Ainda segundo o economista, o Brasil tem sentido mais o peso da inflação, por ser mais fechado comercialmente. “A gente acaba sendo mais afetado por essa quebra de cadeia produtiva lá fora, que desequilibra a oferta e a demanda, e acarreta em mais inflação de alimentos e de várias commodities agrícolas e metálicas, por exemplo”, diz Nascimento.
Reforma tributária
Especialistas do mercado financeiro apontam que, além do cenário macroeconômico, os ruídos domésticos sobre riscos políticos e fiscais no país também têm colocado o mercado brasileiro em baixa. A dificuldade para aprovação da reforma tributária e o “flerte” do governo com o rompimento do teto de gastos para bancar programas sociais são alguns dos fatores que têm preocupado o cenário externo. “A razão para esse cenário não é única, mas a primeira é o risco fiscal”, diz o economista Rondelli.
Na última quinta, o presidente do Banco Central, Roberto Campos Neto, afirmou que “ruídos envolvendo questões domésticas” têm jogado para baixo as expectativas das projeções para o crescimento do Produto Interno Bruto (PIB), para 2022. Ele admitiu que o aumento persistente da inflação surpreendeu, e afirmou que a questão tem sido acompanhada pelo BC.
A afirmação de Campos Neto demonstra o esforço do BC para “apagar o incêndio” enquanto o governo tenta manter aceso, segundo José Nascimento. “Acho válida a discussão sobre novos programas propostos, desde que caiba no orçamento, e esteja dentro do teto”, referia-se ao novo Bolsa Família, previsto para outubro. O secretário especial do Tesouro e Orçamento do Ministério da Economia, Bruno Funchal, informou, na semana passada, que o plano do governo de reajustar 50% no benefício ou aumentar o número de beneficiados para 17 milhões, custará entre R$ 26 bilhões a R$ 28 bilhões a mais em 2022.

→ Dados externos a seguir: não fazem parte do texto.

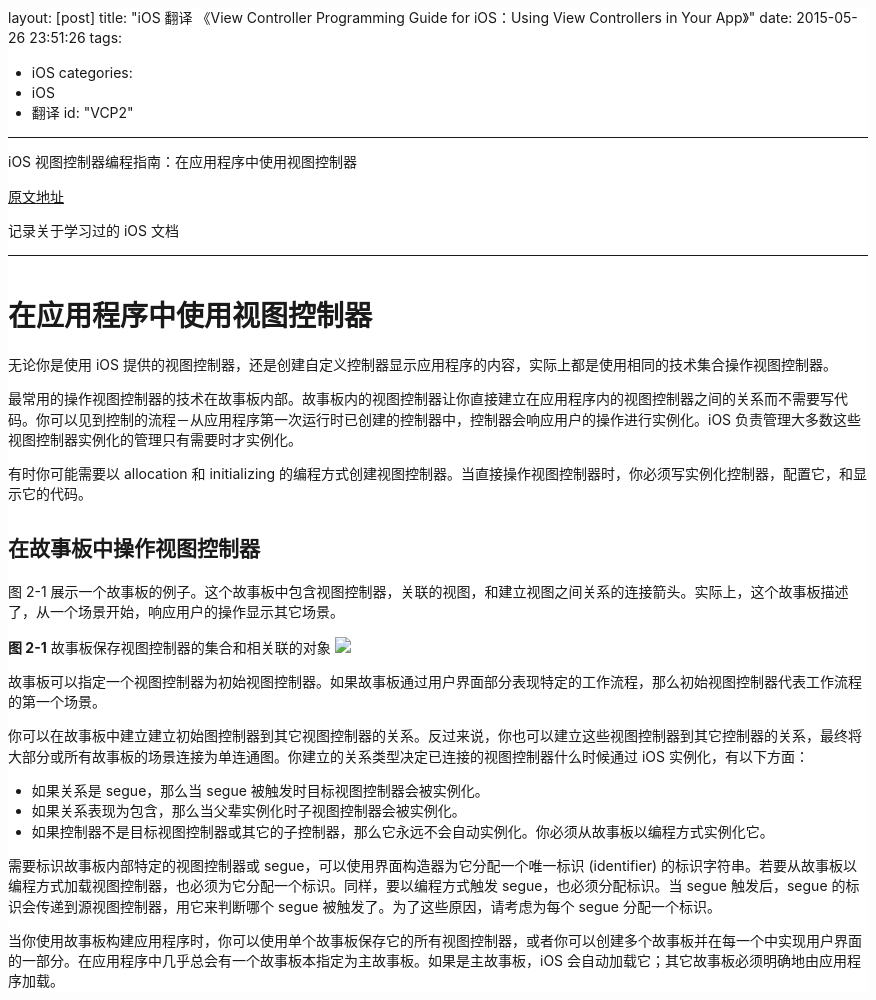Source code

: layout: [post]
title: "iOS 翻译 《View Controller Programming Guide for iOS：Using View Controllers in Your App》"
date: 2015-05-26 23:51:26
tags: 
- iOS
categories: 
- iOS
- 翻译
id: "VCP2"

---

iOS 视图控制器编程指南：在应用程序中使用视图控制器



[原文地址](https://developer.apple.com/library/ios/featuredarticles/ViewControllerPGforiPhoneOS/Introduction/Introduction.html#//apple_ref/doc/uid/TP40007457-CH1-SW1)



记录关于学习过的 iOS 文档

---

# 在应用程序中使用视图控制器

无论你是使用 iOS 提供的视图控制器，还是创建自定义控制器显示应用程序的内容，实际上都是使用相同的技术集合操作视图控制器。

最常用的操作视图控制器的技术在故事板内部。故事板内的视图控制器让你直接建立在应用程序内的视图控制器之间的关系而不需要写代码。你可以见到控制的流程－从应用程序第一次运行时已创建的控制器中，控制器会响应用户的操作进行实例化。iOS 负责管理大多数这些视图控制器实例化的管理只有需要时才实例化。


有时你可能需要以 allocation 和 initializing 的编程方式创建视图控制器。当直接操作视图控制器时，你必须写实例化控制器，配置它，和显示它的代码。

## 在故事板中操作视图控制器

图 2-1 展示一个故事板的例子。这个故事板中包含视图控制器，关联的视图，和建立视图之间关系的连接箭头。实际上，这个故事板描述了，从一个场景开始，响应用户的操作显示其它场景。

**图 2-1** 故事板保存视图控制器的集合和相关联的对象
![](./after_modal_segue_2x.png)

故事板可以指定一个视图控制器为初始视图控制器。如果故事板通过用户界面部分表现特定的工作流程，那么初始视图控制器代表工作流程的第一个场景。

你可以在故事板中建立建立初始图控制器到其它视图控制器的关系。反过来说，你也可以建立这些视图控制器到其它控制器的关系，最终将大部分或所有故事板的场景连接为单连通图。你建立的关系类型决定已连接的视图控制器什么时候通过 iOS 实例化，有以下方面：

* 如果关系是 segue，那么当 segue 被触发时目标视图控制器会被实例化。
* 如果关系表现为包含，那么当父辈实例化时子视图控制器会被实例化。
* 如果控制器不是目标视图控制器或其它的子控制器，那么它永远不会自动实例化。你必须从故事板以编程方式实例化它。

需要标识故事板内部特定的视图控制器或 segue，可以使用界面构造器为它分配一个唯一标识 (identifier) 的标识字符串。若要从故事板以编程方式加载视图控制器，也必须为它分配一个标识。同样，要以编程方式触发 segue，也必须分配标识。当 segue 触发后，segue 的标识会传递到源视图控制器，用它来判断哪个 segue 被触发了。为了这些原因，请考虑为每个 segue 分配一个标识。

当你使用故事板构建应用程序时，你可以使用单个故事板保存它的所有视图控制器，或者你可以创建多个故事板并在每一个中实现用户界面的一部分。在应用程序中几乎总会有一个故事板本指定为主故事板。如果是主故事板，iOS 会自动加载它；其它故事板必须明确地由应用程序加载。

Além das questões políticas e fiscais, a má imagem do país com relação às questões ambientais pode ser o maior desafio para a nação, nesse momento, segundo Herbert Steinberg, fundador da Mesa Corporate Governance. Ele explica que, ao mesmo tempo que existe liquidez de sobra para os países investirem, existe uma movimentação de retaliação mundial com o Brasil.
“Lá fora está sobrando dinheiro, (os países) não têm onde investir, e não querem e não podem investir no Brasil, por conta da questão ambiental. Em Londres, Nova York, centros secundários da Europa e da Ásia, o país está de mal a pior e sofre descriminação, não só devido às ambiguidades no cenário político e à percepção de risco, mas a essa imagem, seja verdadeira ou não, de que não observa os temas sobre meio ambiente”, explica Herbert, que já foi consultor de gigantes como Santander, Citibank e McDonald’s.